3 Artists, Many Stories – The 39th Annual Wind Challenge Art Exhibition
By A.M. Weaver
September 28, 2016
Now in its 39th year, Fleisher Art Memorial's Wind Challenge exhibition series is still going strong. A.M. Weaver reviews this year's offerings. – Artblog Editor
The works of emerging/mid career artists Amber Johnston, Brian Richmond, and Michelle Marcuse in the current Wind Challenge Exhibition at the Fleisher Art Memorial represent a small sampling by these notable Philadelphia artists. But a sense of their chosen direction is evident. This may not be the strongest Challenge show ever, taking into consideration it is the 39th year, but there is much fodder for discussion and at the opening the air was buzzing with questions and commentary about these three distinct personal narratives.
Found objects, childhood memories
Having found her voice as a sculptor–after many years of working in encaustic painting–Michelle Marcuse builds on a modernist paradigm of the found object, while hedging on global issues of repurposing and recycling materials. In her case, she makes use of discarded cardboard.
The artist revealed during her artist talk at the exhibit’s opening reception that her early childhood memories were source material for the drawings and three sculptures on display. The structures, seen in the round and suspended on the wall made exclusively of cardboard, are crudely constructed, alluding to the source of her inspiration–Johannesburg shantytowns. The artist intimated that as a child she felt like a voyeur into a world she did not completely understand. Now, the images of these towns loom large in Marcuse’s psyche and represent the inequity of existence in apartheid South Africa that separated whites, blacks, and coloreds. After a gestation period of decades, Marcuse in her past and current work traverses psychoanalytic landscapes of dreams and memories.
As a mature artist, Marcuse plays with formal elements of composition; however, she seems to invite close scrutiny of the rough-hewn quality of the construction, even emphasizing that aspect. On viewing Marcuse’s “Signs of Compromise” (2016), these two art world masterworks come to mind: Duchamp’s “The Bride Stripped Bare by Her Bachelors, Even” (1915-1923) and Vladimir Tatlin’s tower, “Monument to the Third International” (1920). To say Marcuse’s work hearkens back to another era is not a bad thing–after all, these are titans in the annals of art history. She has found a material that transcends its humble origin in an attempt to create works that are substantial and nuanced and that move toward the monumental. Marcuse is definitely onto something that greatly expands her visual vocabulary!

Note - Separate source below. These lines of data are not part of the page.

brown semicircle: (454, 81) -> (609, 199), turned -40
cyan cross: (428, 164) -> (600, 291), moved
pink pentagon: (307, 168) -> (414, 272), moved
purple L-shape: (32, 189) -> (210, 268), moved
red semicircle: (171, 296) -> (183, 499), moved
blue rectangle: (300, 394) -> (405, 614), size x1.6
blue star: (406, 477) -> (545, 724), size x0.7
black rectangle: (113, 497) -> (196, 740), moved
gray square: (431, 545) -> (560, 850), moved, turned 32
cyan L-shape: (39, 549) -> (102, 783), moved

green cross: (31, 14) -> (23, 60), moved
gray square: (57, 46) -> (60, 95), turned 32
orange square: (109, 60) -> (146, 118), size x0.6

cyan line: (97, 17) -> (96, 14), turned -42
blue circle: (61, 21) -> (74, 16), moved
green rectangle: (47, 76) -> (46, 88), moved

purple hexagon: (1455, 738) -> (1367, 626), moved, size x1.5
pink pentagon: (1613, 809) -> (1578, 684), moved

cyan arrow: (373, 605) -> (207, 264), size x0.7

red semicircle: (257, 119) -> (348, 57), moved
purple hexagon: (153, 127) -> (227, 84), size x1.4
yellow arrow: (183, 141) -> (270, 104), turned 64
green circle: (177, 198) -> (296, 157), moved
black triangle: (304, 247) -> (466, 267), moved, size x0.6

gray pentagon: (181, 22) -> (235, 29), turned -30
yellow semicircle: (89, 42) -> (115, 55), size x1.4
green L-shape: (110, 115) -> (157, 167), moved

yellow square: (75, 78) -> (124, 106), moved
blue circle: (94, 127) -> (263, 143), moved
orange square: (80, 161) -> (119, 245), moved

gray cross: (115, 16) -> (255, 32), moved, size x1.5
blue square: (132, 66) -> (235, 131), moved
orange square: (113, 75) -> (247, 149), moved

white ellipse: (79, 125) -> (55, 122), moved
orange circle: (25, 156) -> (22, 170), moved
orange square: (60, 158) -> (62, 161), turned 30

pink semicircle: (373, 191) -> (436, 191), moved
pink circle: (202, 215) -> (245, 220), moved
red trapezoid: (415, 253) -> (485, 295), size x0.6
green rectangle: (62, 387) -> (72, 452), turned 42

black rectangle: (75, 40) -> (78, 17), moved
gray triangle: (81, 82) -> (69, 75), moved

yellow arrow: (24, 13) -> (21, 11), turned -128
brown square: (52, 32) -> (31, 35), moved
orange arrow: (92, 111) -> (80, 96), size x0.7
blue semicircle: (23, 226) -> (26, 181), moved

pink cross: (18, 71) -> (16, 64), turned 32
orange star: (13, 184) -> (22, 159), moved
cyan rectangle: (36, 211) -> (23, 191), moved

A great experiment, the Samuel Fleisher Art Memorial has for 118 years promoted making art accessible for all regardless of class, economic means, or artistic acumen. The Wind Challenge Exhibition, in its 39th year, is off to a grand start with the current iteration of the administration under the leadership of Elizabeth Grimaldi. However, let’s not forget the innumerable artists who have graced the walls of the Fleisher Art Memorial, from Bo Bartlett to Virgil Marti, who have continued to make exceptional art. Johnston, Richmond, and Marcuse join an illustrious group of artists who have contributed to Philadelphia’s cultural history.